Best Morton's Neuroma Orthotics
Published July 1, 2022.
Morton's neuroma is characterized by aggravation and swelling of a nerve in your forefoot, usually due to compression of the nerve by the surrounding tissue. Morton's neuroma is benign, it is caused by agitation of the nerve in the ball of the foot, often occurring between the third and fourth toes. When the tissue of the nerve between your toes thickens, swelling occurs and places pressure on the nerve itself, this all results in pain and discomfort.
A Morton's neuroma is also called an intermetatarsal neuroma, since it is located on the foot's ball, between the bones of the metatarsals. Morton’s neuroma is often made worse with physical activity. A narrow toe box, which compresses the metatarsals and abnormal weight translation over the forefoot has been linked as a cause of this condition.
Common Treatments for Morton’s Neuroma
As with most conditions affecting the feet, conservative management treatments such as natural treatments for foot pain, yoga for heel pain, and acupressure may be considered first in an attempt to manage these conditions effectively.
Orthotics are a cost-effective and safe way to manage symptoms arising from Morton’s neuroma. Orthotic work to redistribute the weight throughout the foot, limiting the pressure applied to the area around the neuroma, thus reducing aggravation of pain. Orthotics have shock-absorbing qualities which will further reduce the shock placed onto the forefoot as it strikes the ground.
Change in footwear is an effective and easy way of managing this condition. It is important to refrain from wearing shoes with a narrow toe box or high heels, as this may squeeze the metatarsals together and compress the nerve between them. Wearing shoes with a wide toe box and lower heel can reduce the compressive forces placed onto the forefoot, thus greatly improving your overall experience of symptoms. Refrain from wearing high heels if you are suffering from pain in the forefoot.
Corticosteroid injections can be used to manage inflammation and pain that you may be experiencing in your foot. Corticosteroids usually reduce inflammation in the body for 3-6 months. One cannot have corticosteroid injections for an extended period, as complications in the foot can occur. The complications include: swelling or pain following the injection, fat pad atrophy in the foot, skin discoloration, increased blood sugar levels, and infection. Should you suspect any of these are occurring as a result of corticosteroid injections, consult with a medical professional regarding this. Cessation of corticosteroid injections is advised after complications while continuing to make use of other conservative strategies to treat this condition.
For best results, it is best to use a combination of the three management strategies mentioned above. Surgical intervention can be considered in severe cases by a doctor should conservative management strategies not provide relief from pain or discomfort when standing or walking. Surgery involves the doctor making an incision, usually at the top of the foot, and removing the inflamed nerves altogether from the foot. This is called a neurectomy.
Types of Orthotics for Morton’s Neuroma
It is recommended to use orthotics that have a durable, yet soft and cushioned surface to support the entirety of the foot.

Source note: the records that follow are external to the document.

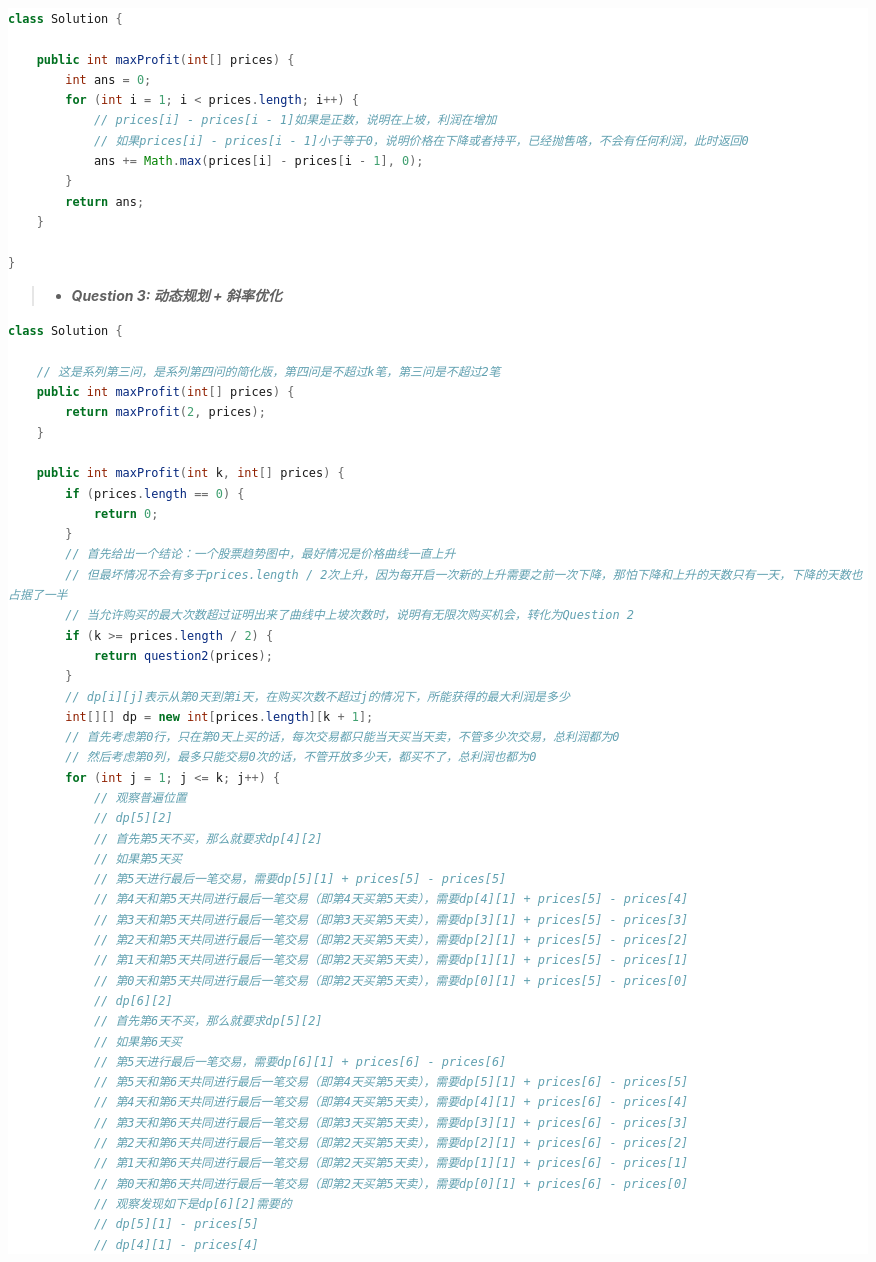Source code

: 
```java
class Solution {
    
    public int maxProfit(int[] prices) {
        int ans = 0;
        for (int i = 1; i < prices.length; i++) {
            // prices[i] - prices[i - 1]如果是正数，说明在上坡，利润在增加
            // 如果prices[i] - prices[i - 1]小于等于0，说明价格在下降或者持平，已经抛售咯，不会有任何利润，此时返回0
            ans += Math.max(prices[i] - prices[i - 1], 0);
        }
        return ans;
    }
    
}
```

> - ***Question 3: 动态规划 + 斜率优化***

```java
class Solution {
    
    // 这是系列第三问，是系列第四问的简化版，第四问是不超过k笔，第三问是不超过2笔
    public int maxProfit(int[] prices) {
        return maxProfit(2, prices);
    }
    
    public int maxProfit(int k, int[] prices) {
        if (prices.length == 0) {
            return 0;
        }
        // 首先给出一个结论：一个股票趋势图中，最好情况是价格曲线一直上升
        // 但最坏情况不会有多于prices.length / 2次上升，因为每开启一次新的上升需要之前一次下降，那怕下降和上升的天数只有一天，下降的天数也占据了一半
        // 当允许购买的最大次数超过证明出来了曲线中上坡次数时，说明有无限次购买机会，转化为Question 2
        if (k >= prices.length / 2) {
            return question2(prices);
        }
        // dp[i][j]表示从第0天到第i天，在购买次数不超过j的情况下，所能获得的最大利润是多少
        int[][] dp = new int[prices.length][k + 1];
        // 首先考虑第0行，只在第0天上买的话，每次交易都只能当天买当天卖，不管多少次交易，总利润都为0
        // 然后考虑第0列，最多只能交易0次的话，不管开放多少天，都买不了，总利润也都为0
        for (int j = 1; j <= k; j++) {
            // 观察普遍位置
            // dp[5][2]
            // 首先第5天不买，那么就要求dp[4][2]
            // 如果第5天买
            // 第5天进行最后一笔交易，需要dp[5][1] + prices[5] - prices[5]
            // 第4天和第5天共同进行最后一笔交易（即第4天买第5天卖），需要dp[4][1] + prices[5] - prices[4]
            // 第3天和第5天共同进行最后一笔交易（即第3天买第5天卖），需要dp[3][1] + prices[5] - prices[3]
            // 第2天和第5天共同进行最后一笔交易（即第2天买第5天卖），需要dp[2][1] + prices[5] - prices[2]
            // 第1天和第5天共同进行最后一笔交易（即第2天买第5天卖），需要dp[1][1] + prices[5] - prices[1]
            // 第0天和第5天共同进行最后一笔交易（即第2天买第5天卖），需要dp[0][1] + prices[5] - prices[0]
            // dp[6][2]
            // 首先第6天不买，那么就要求dp[5][2]
            // 如果第6天买
            // 第5天进行最后一笔交易，需要dp[6][1] + prices[6] - prices[6]
            // 第5天和第6天共同进行最后一笔交易（即第4天买第5天卖），需要dp[5][1] + prices[6] - prices[5]
            // 第4天和第6天共同进行最后一笔交易（即第4天买第5天卖），需要dp[4][1] + prices[6] - prices[4]
            // 第3天和第6天共同进行最后一笔交易（即第3天买第5天卖），需要dp[3][1] + prices[6] - prices[3]
            // 第2天和第6天共同进行最后一笔交易（即第2天买第5天卖），需要dp[2][1] + prices[6] - prices[2]
            // 第1天和第6天共同进行最后一笔交易（即第2天买第5天卖），需要dp[1][1] + prices[6] - prices[1]
            // 第0天和第6天共同进行最后一笔交易（即第2天买第5天卖），需要dp[0][1] + prices[6] - prices[0]
            // 观察发现如下是dp[6][2]需要的
            // dp[5][1] - prices[5]
            // dp[4][1] - prices[4]
```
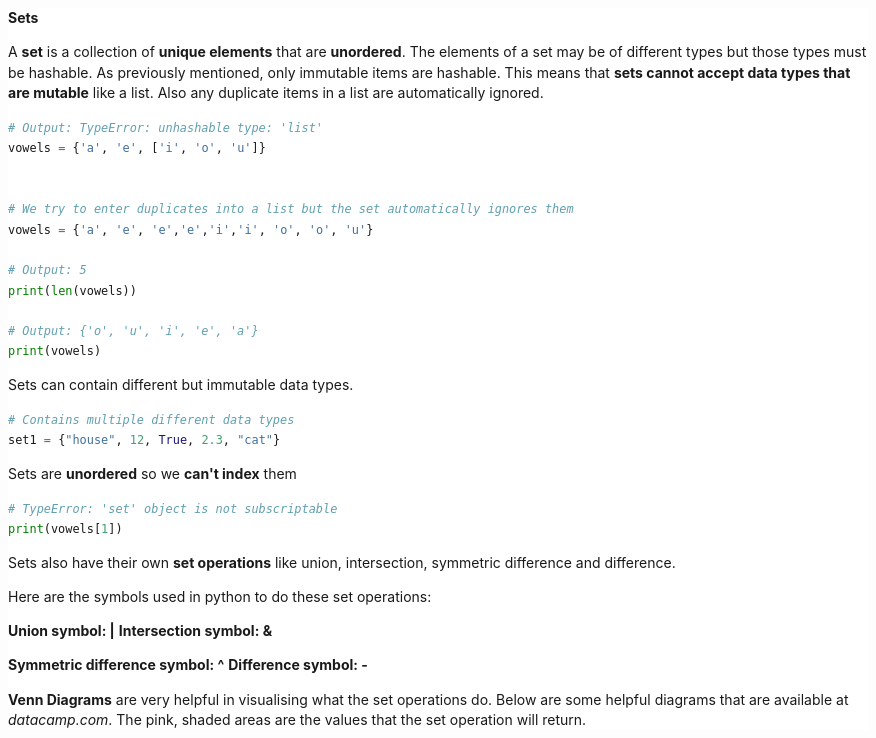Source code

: 

**Sets**

A **set** is a collection of **unique elements** that are **unordered**. The elements of a set may be of different types but those types must be hashable. As previously mentioned, only immutable items are hashable. This means that **sets cannot accept data types that are mutable** like a list. Also any duplicate items in a list are automatically ignored.

```python
# Output: TypeError: unhashable type: 'list'
vowels = {'a', 'e', ['i', 'o', 'u']}


# We try to enter duplicates into a list but the set automatically ignores them
vowels = {'a', 'e', 'e','e','i','i', 'o', 'o', 'u'}

# Output: 5
print(len(vowels))

# Output: {'o', 'u', 'i', 'e', 'a'}
print(vowels)
```



Sets can contain different but immutable data types.

```python
# Contains multiple different data types
set1 = {"house", 12, True, 2.3, "cat"}

```



Sets are **unordered** so we **can't index** them

```python
# TypeError: 'set' object is not subscriptable
print(vowels[1])
```



Sets also have their own **set operations** like union, intersection, symmetric difference and difference.

Here are the symbols used in python to do these set operations:

**Union symbol:    |**				**Intersection symbol:    &** 

**Symmetric difference symbol:    ^**				**Difference symbol:    -** 



**Venn Diagrams** are very helpful in visualising what the set operations do. Below are some helpful diagrams that are available at *datacamp.com*. The pink, shaded areas are the values that the set operation will return.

Padding around the forefoot area specifically, supports the metatarsals and spreads the toes enough to reduce the aggravation of the nerve between them. Metatarsal pads are an effective way to manage symptoms that come along with Morton’s neuroma.
If insoles are aggravating your symptoms after a certain period, they may be increasing the pressure applied to the forefoot area and pain can arise.
Best Orthotics for Treating Morton's Neuroma
Upstep has different types of orthotics for a variety of different conditions that affect the feet. Here you can find orthotics specifically for metatarsalgia, which refers to pain and inflammation in the forefoot. Orthotics have been well documented to aid in symptom reduction in people suffering from Morton's neuroma. Metatarsal support and arch supports have benefits and have both shown good results in reducing overall symptoms experienced and improving general function.
When looking for custom insoles for your pain associated with Morton's neuroma, it is best to look for insoles that have added support for the metatarsal bones, as well as the forefoot. Once placed into the shoe and the foot placed onto the orthotic, the padding then works to spread the metatarsal bones, allowing space for the nerve to not be compressed by the surrounding structures when weight is placed onto the foot.
Can Orthotics Cure Morton's Neuroma?
For most conditions of the foot, orthotics do not cure a condition entirely but can aid tremendously in relieving symptoms of the associated condition. Morton’s neuroma orthotics can reduce symptoms of pain and inflammation in the foot greatly and is commonly used globally. If you're still not sure if you need orthotics, take a look at our post on How to Tell if You Need Orthotics.
Adjusting to the new orthotics may take some time for your foot, but after a certain period, your foot will adjust, and using custom orthotics will provide a comfortable stable platform to move and walk on. Should the symptoms of Morton’s neuroma progress and begin to limit activity, please seek medical advice regarding management of this to prevent it from getting worse in the future.